__Instrucciones de trabajo__.
1. Según el texto sobre la dehesa, ¿por qué se eliminan los arbustos del sotobosque mediterráneo? Responda en una a tres oraciones.
2. Traduzca al inglés la siguiente oración del texto sobre la dehesa: «No nos debe extrañar que todo el ámbito del encinar sea sensible a microorganismos oportunistas que explicarían con precisión el fenómeno de «la seca».»
3. Responda con base en el texto sobre la dehesa:
(a) ¿En qué año aparece el término «dehesa», según el diccionario de Joan Coromines?
(b) ¿Cómo se llamaba en las Leyes visigodas el acotamiento de predios?
(c) ¿Qué aprovechamientos derivados se mencionan al final del texto?

__Texto de la página__.
──────

Entonces, y para eso, se mira de nuevo hacia la dehesa, a ver cómo podemos mantener la valía de sus pasados frutos. Otra breve mirada al pasado quizá también convenga. Pero los campos de la dehesa ya no se roturan, el encinar no se renueva, la ganadería vacuna dilapida árboles como si ese fuese su pienso. No nos debe extrañar que todo el ámbito del encinar sea sensible a microorganismos oportunistas que explicarían con precisión el fenómeno de «la seca».

Hasta el año 924 no aparece el término dehesa según constata el diccionario de Joan Coromines, aunque con anterioridad nos encontramos en las Leyes visigodas la palabra referida al acotamiento de predios, el llamado pratum defensum, seguramente heredado de los romanos. El término del aquel primer castellano «defensa» derivará en el nuevo «dehesa», según los estudiosos que hace referencia al terreno acotado al libre pastoreo de los ganados de la trashumancia de la poderosa Mesta.

La razón y la lógica de tanto descalabro vegetal y animal no es otra que asegurar al pastor, al vaquero, al porquero,… una mejor visibilidad para controlar el ganado, para evitar pérdidas, para impedir los ataques de los lobos,… en fin, para asegurar pastos más abundantes que los que permitiría la diversidad arbustiva del sotobosque mediterráneo. Una breve relación de arbustos que «estorban» en la dehesa, quizá nos facilite imaginación del rosario de vida animal y vegetal que desaparecen en beneficio de las especies de hierbas gramíneas bajo la presencia de alcornoques y encinas: los lentiscos, las cornicabras, los labiérnagos, las jaras, los tomillos y cantuesos, la aulaga, la escoba, la retama, el brezo, el romero, la lavanda, aladiernos, torviscas,…

Y, además, todas las siguientes especies arbóreas son declaradas «inútiles» para la dehesa: el pino carrasco, el pino piñonero, la sabina, el madroño, el quejigo, el roble meloso,…; con lo que el bosque mixto, el impenetrable hábitat del jabalí, el lince, la gineta,…el bosque galería y las zonas en el que aparecen especies frondosas como el álamo, el chopo o el olmo que podemos encontrar en los márgenes de los ríos, lagos y lagunas, se desbrozan, se descuajan, para disponer suelos más controlados y serviciales a las labores de pastoreo. Otros de los aprovechamientos derivados se cifran en obtener tierras para cultivo, leña y corcho; porque la bondad de la silvicultura que concede el sotobosque mediterráneo ha quedado ya eliminada.

──────

__Datos disponibles__.
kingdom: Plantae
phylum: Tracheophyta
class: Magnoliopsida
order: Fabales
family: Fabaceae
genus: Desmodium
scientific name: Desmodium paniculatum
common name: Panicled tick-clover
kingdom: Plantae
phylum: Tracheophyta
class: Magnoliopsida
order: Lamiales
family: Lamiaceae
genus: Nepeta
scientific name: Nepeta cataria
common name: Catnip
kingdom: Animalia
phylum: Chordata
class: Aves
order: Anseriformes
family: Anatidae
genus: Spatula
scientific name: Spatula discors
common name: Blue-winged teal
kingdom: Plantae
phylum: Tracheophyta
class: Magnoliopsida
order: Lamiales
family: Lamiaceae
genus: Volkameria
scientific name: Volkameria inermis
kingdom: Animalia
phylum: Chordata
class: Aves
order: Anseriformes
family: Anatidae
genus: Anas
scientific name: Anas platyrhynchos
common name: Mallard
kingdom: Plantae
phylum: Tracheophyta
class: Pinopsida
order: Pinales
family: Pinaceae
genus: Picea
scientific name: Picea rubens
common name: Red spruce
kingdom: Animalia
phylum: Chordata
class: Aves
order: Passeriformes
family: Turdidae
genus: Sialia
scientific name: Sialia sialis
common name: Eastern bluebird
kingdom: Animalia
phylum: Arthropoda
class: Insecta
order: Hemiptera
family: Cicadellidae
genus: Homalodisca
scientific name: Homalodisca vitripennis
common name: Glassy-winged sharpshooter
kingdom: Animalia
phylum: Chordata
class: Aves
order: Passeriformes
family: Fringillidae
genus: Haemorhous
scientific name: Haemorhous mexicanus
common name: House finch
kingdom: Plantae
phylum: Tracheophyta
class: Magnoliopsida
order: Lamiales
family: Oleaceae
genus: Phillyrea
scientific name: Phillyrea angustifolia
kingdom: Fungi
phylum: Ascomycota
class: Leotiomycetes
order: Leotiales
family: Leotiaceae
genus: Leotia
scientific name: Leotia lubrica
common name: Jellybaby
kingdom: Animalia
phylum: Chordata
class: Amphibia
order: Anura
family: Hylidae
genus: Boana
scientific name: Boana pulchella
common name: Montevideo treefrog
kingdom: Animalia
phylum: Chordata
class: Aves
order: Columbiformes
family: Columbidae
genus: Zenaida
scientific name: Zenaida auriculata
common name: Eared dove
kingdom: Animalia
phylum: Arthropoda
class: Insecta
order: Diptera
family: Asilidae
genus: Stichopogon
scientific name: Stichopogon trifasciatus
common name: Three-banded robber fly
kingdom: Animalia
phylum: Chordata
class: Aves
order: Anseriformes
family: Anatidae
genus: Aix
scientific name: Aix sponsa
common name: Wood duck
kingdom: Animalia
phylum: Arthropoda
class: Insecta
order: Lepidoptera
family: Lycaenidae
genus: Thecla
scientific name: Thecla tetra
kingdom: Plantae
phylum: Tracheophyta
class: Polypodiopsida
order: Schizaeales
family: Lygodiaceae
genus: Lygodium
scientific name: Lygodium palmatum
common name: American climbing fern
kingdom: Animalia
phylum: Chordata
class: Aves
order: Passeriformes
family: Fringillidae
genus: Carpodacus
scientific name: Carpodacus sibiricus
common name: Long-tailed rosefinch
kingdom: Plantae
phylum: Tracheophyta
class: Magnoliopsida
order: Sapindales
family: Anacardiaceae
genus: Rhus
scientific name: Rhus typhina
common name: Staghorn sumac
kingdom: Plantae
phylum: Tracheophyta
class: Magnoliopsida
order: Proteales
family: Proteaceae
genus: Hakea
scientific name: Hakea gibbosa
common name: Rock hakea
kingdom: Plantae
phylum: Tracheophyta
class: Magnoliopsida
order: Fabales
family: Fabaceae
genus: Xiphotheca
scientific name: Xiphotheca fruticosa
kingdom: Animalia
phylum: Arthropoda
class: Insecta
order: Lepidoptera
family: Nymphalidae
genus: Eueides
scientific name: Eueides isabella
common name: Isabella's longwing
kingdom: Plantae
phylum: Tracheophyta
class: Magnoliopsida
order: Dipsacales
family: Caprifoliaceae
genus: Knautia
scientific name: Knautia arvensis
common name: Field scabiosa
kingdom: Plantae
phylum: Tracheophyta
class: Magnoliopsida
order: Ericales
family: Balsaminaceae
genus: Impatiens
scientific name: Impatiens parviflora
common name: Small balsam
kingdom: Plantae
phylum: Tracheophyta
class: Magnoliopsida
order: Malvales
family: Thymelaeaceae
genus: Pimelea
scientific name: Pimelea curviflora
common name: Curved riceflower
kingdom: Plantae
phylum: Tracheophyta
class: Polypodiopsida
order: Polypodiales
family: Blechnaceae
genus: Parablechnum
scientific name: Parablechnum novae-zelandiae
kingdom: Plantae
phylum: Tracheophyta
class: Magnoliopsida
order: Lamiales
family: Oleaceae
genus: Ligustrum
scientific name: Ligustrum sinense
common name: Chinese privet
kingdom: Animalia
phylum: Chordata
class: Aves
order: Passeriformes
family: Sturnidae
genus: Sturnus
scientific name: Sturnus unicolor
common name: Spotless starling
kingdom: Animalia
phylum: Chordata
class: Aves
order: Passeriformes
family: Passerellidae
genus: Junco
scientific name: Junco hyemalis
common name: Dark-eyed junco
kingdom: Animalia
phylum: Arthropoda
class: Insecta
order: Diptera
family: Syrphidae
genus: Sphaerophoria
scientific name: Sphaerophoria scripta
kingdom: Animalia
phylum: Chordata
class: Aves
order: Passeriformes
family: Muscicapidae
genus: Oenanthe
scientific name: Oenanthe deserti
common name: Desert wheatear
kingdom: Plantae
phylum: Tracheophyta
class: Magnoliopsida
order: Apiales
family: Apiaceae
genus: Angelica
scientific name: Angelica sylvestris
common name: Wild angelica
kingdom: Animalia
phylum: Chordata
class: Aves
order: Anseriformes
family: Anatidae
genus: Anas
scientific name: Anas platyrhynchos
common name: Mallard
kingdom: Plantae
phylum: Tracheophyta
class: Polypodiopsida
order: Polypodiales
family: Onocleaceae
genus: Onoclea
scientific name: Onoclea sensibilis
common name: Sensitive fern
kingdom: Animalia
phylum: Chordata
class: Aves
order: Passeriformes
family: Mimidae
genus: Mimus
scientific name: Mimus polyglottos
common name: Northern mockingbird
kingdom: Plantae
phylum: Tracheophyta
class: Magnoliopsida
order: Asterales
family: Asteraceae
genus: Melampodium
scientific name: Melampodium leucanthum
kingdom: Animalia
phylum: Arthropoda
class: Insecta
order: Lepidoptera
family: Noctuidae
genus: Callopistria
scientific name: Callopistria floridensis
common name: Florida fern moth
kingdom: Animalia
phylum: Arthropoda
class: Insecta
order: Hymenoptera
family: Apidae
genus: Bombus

──────

__Soluciones por tarea__.
1. Se eliminan para asegurar al pastor, al vaquero y al porquero una mejor visibilidad para controlar el ganado, evitar pérdidas e impedir los ataques de los lobos. También se busca obtener pastos más abundantes que los que permitiría la diversidad arbustiva del sotobosque.

2. We should not be surprised that the whole area of the holm oak woodland is susceptible to opportunistic microorganisms that would precisely explain the phenomenon of "la seca."

3.
(a) En el año 924.
(b) Pratum defensum.
(c) Obtener tierras para cultivo, leña y corcho.